Abstract

Purpose Radiation-induced mucositis is a serious side effect, which can jeopardize treatment compliance and influence patient weight during treatment. The aim of this study was to develop a mathematical model to predict the risk of severe mucositis. Methods 535 curative radiotherapy H&N cancer patients from one institution between 2011 and 2015 were included. Doses were 66, 68 or 76 Gy in 33, 34 or 56fx. Patients were treated with IMRT/VMAT and mucosal reactions were scored weekly during radiotherapy. The highest observed score was used as endpoint and dichotomised in stage two stages: milder than confluent mucositis vs. confluent mucositis and worse. DVH of the extended oral cavity (Brower et al.) was extracted from the TPS. Principal component analysis was used to uncouple the highly correlated dose metrics ( V 5 , … , V 75 ) . Predictors available for the logistic model were the first 5 principal dose components, gender, weekly low dose chemotherapy, radiosensitizer, treatment acceleration, age, smoking status, tumour site, and volume of extended oral cavity. Parameter selection was performed using Least Absolute Shrinkage and Selection Operator (LASSO) within the statistical package R. The LASSO tuning parameter was chosen using 10-fold cross validation and 95% confidence interval found with 2000 bootstraps.
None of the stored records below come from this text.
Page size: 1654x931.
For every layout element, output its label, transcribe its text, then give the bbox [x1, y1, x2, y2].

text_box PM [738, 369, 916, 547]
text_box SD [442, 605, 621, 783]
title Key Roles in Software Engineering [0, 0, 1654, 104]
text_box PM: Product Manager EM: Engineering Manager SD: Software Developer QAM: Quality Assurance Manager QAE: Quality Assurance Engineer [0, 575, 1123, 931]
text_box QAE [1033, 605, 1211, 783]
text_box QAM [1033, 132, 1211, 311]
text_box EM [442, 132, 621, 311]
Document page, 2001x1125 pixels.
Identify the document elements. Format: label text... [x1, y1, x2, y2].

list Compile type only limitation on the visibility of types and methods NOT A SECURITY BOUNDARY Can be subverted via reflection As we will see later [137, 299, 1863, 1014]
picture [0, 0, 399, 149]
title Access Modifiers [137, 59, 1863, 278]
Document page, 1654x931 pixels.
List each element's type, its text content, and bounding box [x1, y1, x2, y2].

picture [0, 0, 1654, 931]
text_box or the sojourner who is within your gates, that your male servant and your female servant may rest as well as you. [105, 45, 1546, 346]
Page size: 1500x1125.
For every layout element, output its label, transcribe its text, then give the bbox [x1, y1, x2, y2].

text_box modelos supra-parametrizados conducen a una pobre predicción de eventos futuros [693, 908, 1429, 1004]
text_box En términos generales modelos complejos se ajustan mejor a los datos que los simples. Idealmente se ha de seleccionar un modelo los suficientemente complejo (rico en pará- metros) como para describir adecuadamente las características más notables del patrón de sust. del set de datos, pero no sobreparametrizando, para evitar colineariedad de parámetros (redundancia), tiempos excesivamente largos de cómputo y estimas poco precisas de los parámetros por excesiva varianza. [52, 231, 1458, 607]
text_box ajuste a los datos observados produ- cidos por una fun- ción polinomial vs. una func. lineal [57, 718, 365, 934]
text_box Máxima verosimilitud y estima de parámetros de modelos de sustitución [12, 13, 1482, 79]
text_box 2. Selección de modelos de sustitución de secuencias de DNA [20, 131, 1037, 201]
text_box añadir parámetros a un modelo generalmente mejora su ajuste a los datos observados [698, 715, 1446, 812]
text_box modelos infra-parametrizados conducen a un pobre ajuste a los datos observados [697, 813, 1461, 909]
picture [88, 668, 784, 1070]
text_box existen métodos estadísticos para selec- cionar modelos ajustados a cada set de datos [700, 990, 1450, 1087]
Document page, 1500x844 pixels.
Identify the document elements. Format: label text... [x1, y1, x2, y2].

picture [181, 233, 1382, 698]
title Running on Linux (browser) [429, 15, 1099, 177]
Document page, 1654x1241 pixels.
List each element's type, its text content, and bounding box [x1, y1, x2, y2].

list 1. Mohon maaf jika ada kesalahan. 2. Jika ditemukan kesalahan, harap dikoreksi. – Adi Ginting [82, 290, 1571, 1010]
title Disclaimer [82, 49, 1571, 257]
Results Gender, acceleration, current smoker, tumour in the vicinity of the oral cavity, radiosensitizer, and the two first principal dose components were selected as predictors using Lasso. Acceleration is a well-known risk factor while the tumour position indicates an increased risk beyond the prediction related to the oral cavity dose. The protective value of being male and current smoker is in line with previous findings of toxicity in oesophagus and lung. The risk related to dose is dominated by the PC1. The model calibration plot (predicted vs observed risk) show good agreement with the line of identity. The bootstrap adjusted area under the curve (AUC) was 0.77 (95% CI 0.73–0.81). Conclusions A robust logistic regression model for prediction of radiation induced mucositis of H&N has been developed, which can be used as risk assessment of mucosal toxicity during treatment plan optimisation. The AUC value of 0.77 is significantly larger than previous published models on mucositis.